A costs judge has ruled that the mother of a claimant did not give informed consent to solicitors deducting £28,000 from her daughter’s damages.

The mother, the claimant’s litigation friend in EVX v Smith, had not objected to the deduction by national firm Irwin Mitchell after settlement had been secured in a clinical negligence claim.

But Cost Judge Brown said there was no informed consent to the hourly rates claimed and therefore no presumption of reasonableness. The rates charged of £235-240 an hour for Grade C fee earners working at the Southampton office were ‘not far off the guideline hourly rates for a Grade A fee earner in 2021’, the judge said, and ‘clearly unreasonably high for the work done’.

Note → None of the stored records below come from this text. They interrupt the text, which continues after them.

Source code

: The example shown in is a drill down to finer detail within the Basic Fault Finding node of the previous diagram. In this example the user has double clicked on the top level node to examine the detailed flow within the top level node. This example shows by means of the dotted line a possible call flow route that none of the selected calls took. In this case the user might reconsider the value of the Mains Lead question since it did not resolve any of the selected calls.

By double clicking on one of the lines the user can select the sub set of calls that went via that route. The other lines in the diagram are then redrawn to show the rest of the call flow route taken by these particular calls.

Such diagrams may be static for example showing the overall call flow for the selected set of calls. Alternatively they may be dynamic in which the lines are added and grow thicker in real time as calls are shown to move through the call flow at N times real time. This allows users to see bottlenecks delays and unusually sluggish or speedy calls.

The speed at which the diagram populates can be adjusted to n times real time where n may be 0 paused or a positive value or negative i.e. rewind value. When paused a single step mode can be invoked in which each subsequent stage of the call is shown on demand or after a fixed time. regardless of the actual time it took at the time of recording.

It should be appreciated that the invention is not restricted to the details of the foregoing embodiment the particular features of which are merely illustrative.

The costs judge added: ‘It is not enough for the litigation friend to have been informed of the prospect that there would be a shortfall in the recovery of the costs from the defendants, nor that she was informed of the amount that the solicitors say would be payable by way of shortfall as the case went on, nor indeed that she approved settlement of costs with the defendant.

‘It is clear that the terms of CPR 46.9(3) (c) (i) and (ii) are linked so that the solicitor’s explanation must be directed to the unusual nature of the costs: in this case, the hourly rates.’

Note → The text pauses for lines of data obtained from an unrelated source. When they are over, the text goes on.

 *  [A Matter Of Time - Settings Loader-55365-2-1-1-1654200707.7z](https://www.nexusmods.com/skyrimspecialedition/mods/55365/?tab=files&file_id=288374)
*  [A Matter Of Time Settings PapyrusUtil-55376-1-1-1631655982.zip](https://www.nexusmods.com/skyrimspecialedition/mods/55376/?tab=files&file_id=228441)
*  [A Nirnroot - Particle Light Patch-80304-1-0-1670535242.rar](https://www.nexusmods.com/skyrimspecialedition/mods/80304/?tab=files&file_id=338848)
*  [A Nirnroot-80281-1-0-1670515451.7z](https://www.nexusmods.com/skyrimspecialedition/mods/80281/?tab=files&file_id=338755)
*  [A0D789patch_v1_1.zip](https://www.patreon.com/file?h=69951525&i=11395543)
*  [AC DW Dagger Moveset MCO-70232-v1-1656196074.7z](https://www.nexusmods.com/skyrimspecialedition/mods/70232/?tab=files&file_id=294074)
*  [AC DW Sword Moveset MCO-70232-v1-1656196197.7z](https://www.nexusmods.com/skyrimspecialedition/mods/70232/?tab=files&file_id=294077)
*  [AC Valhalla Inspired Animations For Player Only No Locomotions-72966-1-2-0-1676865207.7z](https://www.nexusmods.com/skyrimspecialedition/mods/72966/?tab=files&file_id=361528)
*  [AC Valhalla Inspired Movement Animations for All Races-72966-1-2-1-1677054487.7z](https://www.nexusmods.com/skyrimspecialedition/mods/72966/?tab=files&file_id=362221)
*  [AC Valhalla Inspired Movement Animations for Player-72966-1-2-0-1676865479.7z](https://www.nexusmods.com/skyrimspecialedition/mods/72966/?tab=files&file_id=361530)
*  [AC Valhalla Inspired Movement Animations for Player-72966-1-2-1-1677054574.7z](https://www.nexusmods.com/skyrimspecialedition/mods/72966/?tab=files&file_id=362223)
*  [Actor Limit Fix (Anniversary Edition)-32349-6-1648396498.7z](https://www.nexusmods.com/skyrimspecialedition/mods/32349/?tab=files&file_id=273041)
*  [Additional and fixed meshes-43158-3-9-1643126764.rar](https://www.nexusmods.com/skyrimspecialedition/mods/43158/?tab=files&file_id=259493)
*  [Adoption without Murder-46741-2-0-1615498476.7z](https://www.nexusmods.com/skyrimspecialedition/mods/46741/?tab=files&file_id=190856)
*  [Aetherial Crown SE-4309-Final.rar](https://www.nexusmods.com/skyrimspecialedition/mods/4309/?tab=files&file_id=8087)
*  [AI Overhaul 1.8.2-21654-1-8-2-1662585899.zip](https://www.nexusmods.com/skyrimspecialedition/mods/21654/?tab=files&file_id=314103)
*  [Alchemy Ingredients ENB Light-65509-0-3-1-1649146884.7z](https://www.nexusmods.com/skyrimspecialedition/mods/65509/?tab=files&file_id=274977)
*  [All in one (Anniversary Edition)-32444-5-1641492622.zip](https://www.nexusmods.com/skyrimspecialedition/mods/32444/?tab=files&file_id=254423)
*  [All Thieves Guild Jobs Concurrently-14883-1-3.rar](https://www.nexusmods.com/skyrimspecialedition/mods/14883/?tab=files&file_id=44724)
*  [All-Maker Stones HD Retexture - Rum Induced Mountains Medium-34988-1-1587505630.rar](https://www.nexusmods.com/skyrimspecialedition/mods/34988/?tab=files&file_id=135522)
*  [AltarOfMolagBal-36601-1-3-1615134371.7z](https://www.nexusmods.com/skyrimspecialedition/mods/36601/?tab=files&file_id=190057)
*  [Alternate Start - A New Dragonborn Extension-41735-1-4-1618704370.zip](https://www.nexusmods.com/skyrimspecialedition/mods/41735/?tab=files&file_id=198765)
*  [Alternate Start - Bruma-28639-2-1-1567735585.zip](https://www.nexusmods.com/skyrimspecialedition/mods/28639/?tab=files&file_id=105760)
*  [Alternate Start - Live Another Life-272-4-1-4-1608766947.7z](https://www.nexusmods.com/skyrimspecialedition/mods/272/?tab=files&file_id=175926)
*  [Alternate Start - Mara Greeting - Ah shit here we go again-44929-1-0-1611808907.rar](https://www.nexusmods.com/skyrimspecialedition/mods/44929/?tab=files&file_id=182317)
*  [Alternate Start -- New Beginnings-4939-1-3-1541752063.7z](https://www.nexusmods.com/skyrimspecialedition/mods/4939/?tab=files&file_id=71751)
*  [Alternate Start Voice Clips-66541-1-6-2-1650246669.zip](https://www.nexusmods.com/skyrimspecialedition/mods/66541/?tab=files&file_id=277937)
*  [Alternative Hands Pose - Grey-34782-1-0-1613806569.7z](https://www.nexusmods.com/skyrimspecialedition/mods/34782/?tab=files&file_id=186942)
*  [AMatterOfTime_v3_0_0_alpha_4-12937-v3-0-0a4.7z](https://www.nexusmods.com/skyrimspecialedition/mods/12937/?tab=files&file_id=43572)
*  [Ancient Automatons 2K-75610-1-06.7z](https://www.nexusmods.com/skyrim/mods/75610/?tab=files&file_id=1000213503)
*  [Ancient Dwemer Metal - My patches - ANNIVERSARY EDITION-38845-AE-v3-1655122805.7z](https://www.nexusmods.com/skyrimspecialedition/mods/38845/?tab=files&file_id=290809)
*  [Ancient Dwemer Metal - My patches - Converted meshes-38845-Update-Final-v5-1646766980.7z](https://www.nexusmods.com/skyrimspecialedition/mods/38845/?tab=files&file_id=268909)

Irwin Mitchell had been instructed in 2016 to work on a claim on behalf of a girl whose hip problem was allegedly misdiagnosed as a baby and which will cause her problems for life. The claim was settled, without liability admitted, for £225,000 following a roundtable meeting. Costs were agreed for £130,000 between the parties but the court ordered a detailed assessment before approving any deductions from the damages to cover the shortfall in recoverable costs.

Costs Judge Brown said that while the damages were substantial and the claim was handled with skill and care, it was not highly complex either in terms of liability or quantum.

He said there was ‘no basis’ for saying that the hourly rates could not be assessed and potentially reduced, even if they were not agreed.

He also rejected an argument that such rates were not unusual because, it was submitted by Irwin Mitchell, they were normal for a major provider of personal injury services. Irwin Mitchell did not occupy ‘such a dominant position in the field of personal injury work that whatever rates they charge should be regarded as usual’.